Ils sont terriblement ordinaires. Et pourtant, pas tout à fait. La vie les a froissés, ternis, les a mis de côté, comme un peu morts, déjà. Dans une suite de monologues, ces personnages défilent au micro, pour rattraper un bout de ce qu’ils ont perdu.

De ce plateau se dégage une belle impression de volume. Une diagonale de lumière surplombée de fumée nous donne l’impression d’un grand éloignement et d’une grande solitude de ces hommes. Stoïques, isolés, dans une pénombre maîtrisée qui ne donnent pas tous leurs traits au spectateur. Chaque tableau a son lot de particularités, mais tous les fragments se rejoignent dans une certaine uniformité, le témoignage ne vaut que par sa normalité. Faibles et forts, tentant de vivre en hommes malgré tout, leurs histoires se mêlent et sont finalement toutes les mêmes.

#####

> [OBJECTIF ÉNONCÉ 1]
Recopiez, s'il vous plaît, les lignes de la liste allant de celle qui contient "gray triangle: moved 9 px down" jusqu'à la dernière ligne de la liste incluse, en remplaçant "counterclockwise" par "anticlockwise" sans rien changer d'autre. Laissez les images de côté.
La liste qui suit n'a aucun lien avec l'extrait.

> [DONNÉES SAISIES]

#####

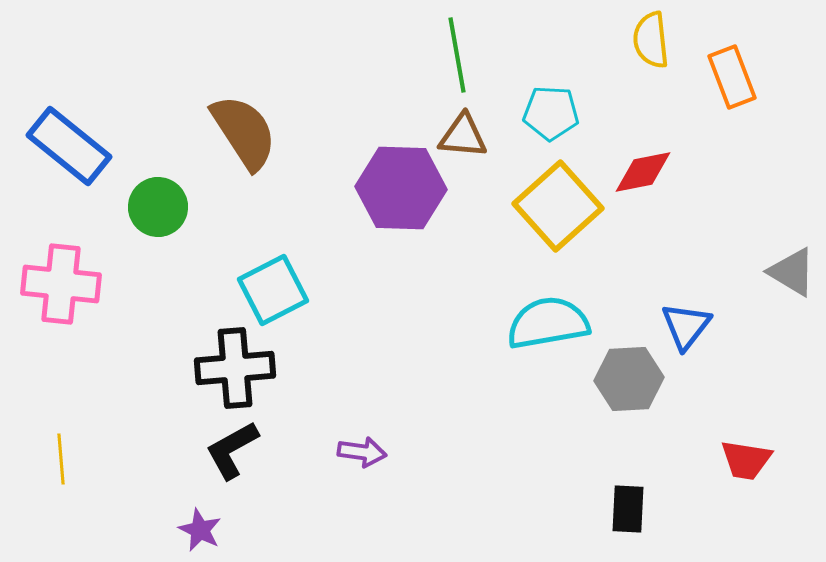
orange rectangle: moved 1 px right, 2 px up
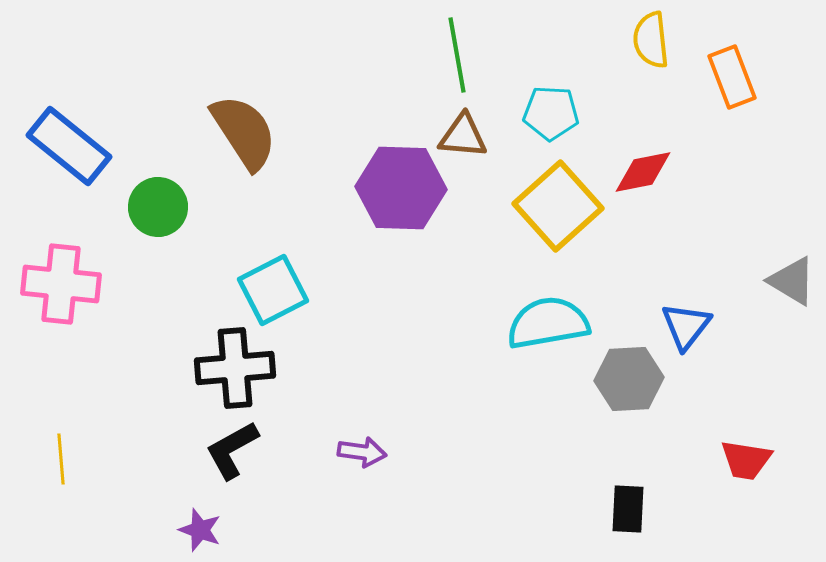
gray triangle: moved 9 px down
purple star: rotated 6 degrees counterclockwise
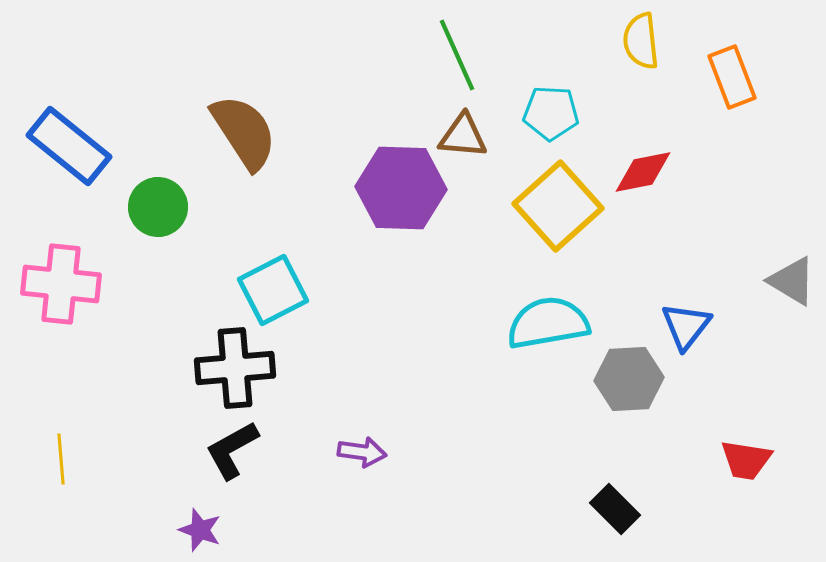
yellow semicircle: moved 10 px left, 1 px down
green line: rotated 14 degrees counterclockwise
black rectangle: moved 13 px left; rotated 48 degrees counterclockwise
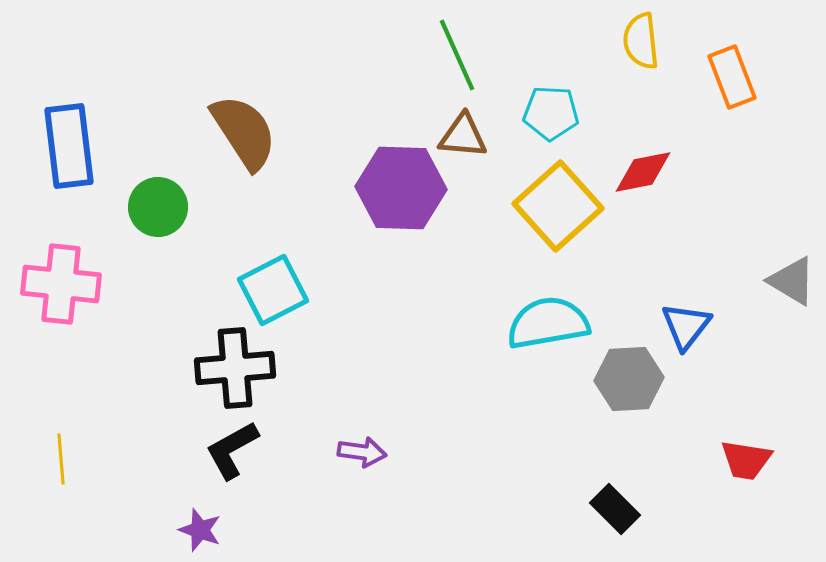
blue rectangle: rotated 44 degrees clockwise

#####

> [OBJECTIF ÉNONCÉ 2]
Indiquez si chacune des affirmations suivantes concorde avec l'extrait, par oui ou par non, en citant les mots exacts de l'extrait qui tranchent. (a) Les personnages défilent au micro dans une suite de monologues. (b) Une lumière vive révèle tous les traits des personnages au spectateur. (c) Les histoires des personnages sont toutes différentes les unes des autres.

> [SOLUTION PROPOSÉE 1]
gray triangle: moved 9 px down
purple star: rotated 6 degrees anticlockwise
yellow semicircle: moved 10 px left, 1 px down
green line: rotated 14 degrees anticlockwise
black rectangle: moved 13 px left; rotated 48 degrees anticlockwise
blue rectangle: rotated 44 degrees clockwise

> [SOLUTION PROPOSÉE 2]
(a) Oui : « Dans une suite de monologues, ces personnages défilent au micro »
(b) Non : « dans une pénombre maîtrisée qui ne donnent pas tous leurs traits au spectateur »
(c) Non : « leurs histoires se mêlent et sont finalement toutes les mêmes »